With the decreased value of the pound, American tourists to the UK would end up spending fewer dollars thus saving, and contributing to the UK economy. As a result of the uncertainty that came with Brexit, the business environment in the country has been negatively impacted thus consequentially impacting investments and employment (Buiter et al.; Fichtner et al. 302-3).

It is common knowledge that uncertainty in not good for business and it would be expected to invest the UK economy negatively in the short-term, especially in reduced or completely stunted growth as businesses and investors hold in new investments. It would be expected that as negotiations to leave the EU continue, uncertainty will persists and the consequences are direr if these negotiations take several years.

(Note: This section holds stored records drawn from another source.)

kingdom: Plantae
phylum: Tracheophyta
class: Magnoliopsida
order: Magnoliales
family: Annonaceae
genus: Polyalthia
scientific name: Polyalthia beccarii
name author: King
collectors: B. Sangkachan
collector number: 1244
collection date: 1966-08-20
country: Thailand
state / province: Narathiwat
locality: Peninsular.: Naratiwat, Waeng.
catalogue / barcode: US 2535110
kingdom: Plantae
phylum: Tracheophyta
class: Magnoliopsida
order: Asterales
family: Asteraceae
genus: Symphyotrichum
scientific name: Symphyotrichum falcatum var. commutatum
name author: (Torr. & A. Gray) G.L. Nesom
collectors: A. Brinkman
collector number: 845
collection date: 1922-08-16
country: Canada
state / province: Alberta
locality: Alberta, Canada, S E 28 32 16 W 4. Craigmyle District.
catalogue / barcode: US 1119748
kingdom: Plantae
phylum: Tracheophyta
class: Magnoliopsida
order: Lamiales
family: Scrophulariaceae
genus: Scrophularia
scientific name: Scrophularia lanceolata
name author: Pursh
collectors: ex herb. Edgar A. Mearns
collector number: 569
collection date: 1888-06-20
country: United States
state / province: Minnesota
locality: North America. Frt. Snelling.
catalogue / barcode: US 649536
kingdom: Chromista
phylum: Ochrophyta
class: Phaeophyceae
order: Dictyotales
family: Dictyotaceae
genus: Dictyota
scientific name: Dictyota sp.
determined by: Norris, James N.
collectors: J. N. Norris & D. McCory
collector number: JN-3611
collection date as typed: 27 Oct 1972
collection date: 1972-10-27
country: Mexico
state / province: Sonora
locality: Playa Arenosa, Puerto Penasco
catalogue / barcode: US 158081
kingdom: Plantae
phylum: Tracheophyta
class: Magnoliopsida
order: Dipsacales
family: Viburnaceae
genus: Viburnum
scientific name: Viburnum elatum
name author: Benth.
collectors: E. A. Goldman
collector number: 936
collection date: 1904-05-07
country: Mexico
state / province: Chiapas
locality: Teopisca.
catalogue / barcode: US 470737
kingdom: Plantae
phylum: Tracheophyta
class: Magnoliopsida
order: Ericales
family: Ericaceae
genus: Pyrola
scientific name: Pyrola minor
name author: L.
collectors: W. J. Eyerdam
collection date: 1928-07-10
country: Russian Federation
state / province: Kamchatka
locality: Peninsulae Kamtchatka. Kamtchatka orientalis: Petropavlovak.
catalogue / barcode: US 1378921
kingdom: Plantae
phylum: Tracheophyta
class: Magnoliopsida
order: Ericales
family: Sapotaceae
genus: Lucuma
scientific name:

This problems raise from the fact that investors want to make decisive investment decisions that are irreversible, at least in the foreseeable future.

As a result of the above consequences, and especially investors holding on new investments in the UK economy, it is expected that in the short-term, the UK economy will be weaker that it would have been with a NO Brexit vote. The severity of these consequences will largely be dependent on the period of time before the UK triggers article 50 and the period to setting up stable business policies with UK's trade partners.

According to analysts, the decline in British economic output as a result of Brexit will be between 1.3% and 5.5% (Fichtner et al. 303). Beneficial effects for the long-term Brexit vote is expected to spur growth and stability for the UK economy, in the long-term on the basis of immigration, trade, financial services, foreign investment, and public finances. As an independent economic area free from the EU's free movement policy, it is expected that there will be low, if any, entry of low-skilled immigrants into UK.

After the YES Brexit vote, it would be expected that the UK would change is immigration policy to a more restrictive one that would be more focused on attracting more highly skilled workers into the country (Woodford). Even though this would cause problems in UK sectors that depend on low-skilled thus low-waged labor like agriculture, it would benefit other sectors that have shortages of high skilled labor. In addition, the productivity of highly skilled workers is expected to impact the economy positively.

It would be expected that, with the UK negotiating independently with her trading partners, there would be more favorable trade agreements that benefit the UK as compared to the current EU policies. It would be expected that, in the long-term, the UK external sector would be left better off if the UK negotiates better trading agreements (Woodford; Buiter et al.). With the Brexit vote, UK has an opportunity to boost her trade, thus impact the economy possibly in the long run.

Financial services, despite being the biggest casualty in the short-term after Brexit, it is expected that it will benefit in the long run. This is based on the fact that, the UK held a pre-eminent position as a global business destination way before the single market, and this position has not been significantly shifted (Woodford). In addition, the UK has intrinsic advantages that make the country appealing for business; the English language, convenient-for-all time zone, a global standard legal system e.g.

the maritime law, and a large mass of skilled workforce. It would be expected that, as a result of the strategic opportunities that Britain offers, the benefits would leverage the negative effects and turn to benefits in the long-term. It is expected that, given the strategic position of the UK, not only within Europe but also globally, and assuming the country negotiated attractive policies with other countries and trading blocks, then UK would be a favored destination for foreign direct investments.

Foreign direct investments are a source of capital and business opportunities that would benefit the economy in the long-term (Woodford). Lastly, it is expected that the British government.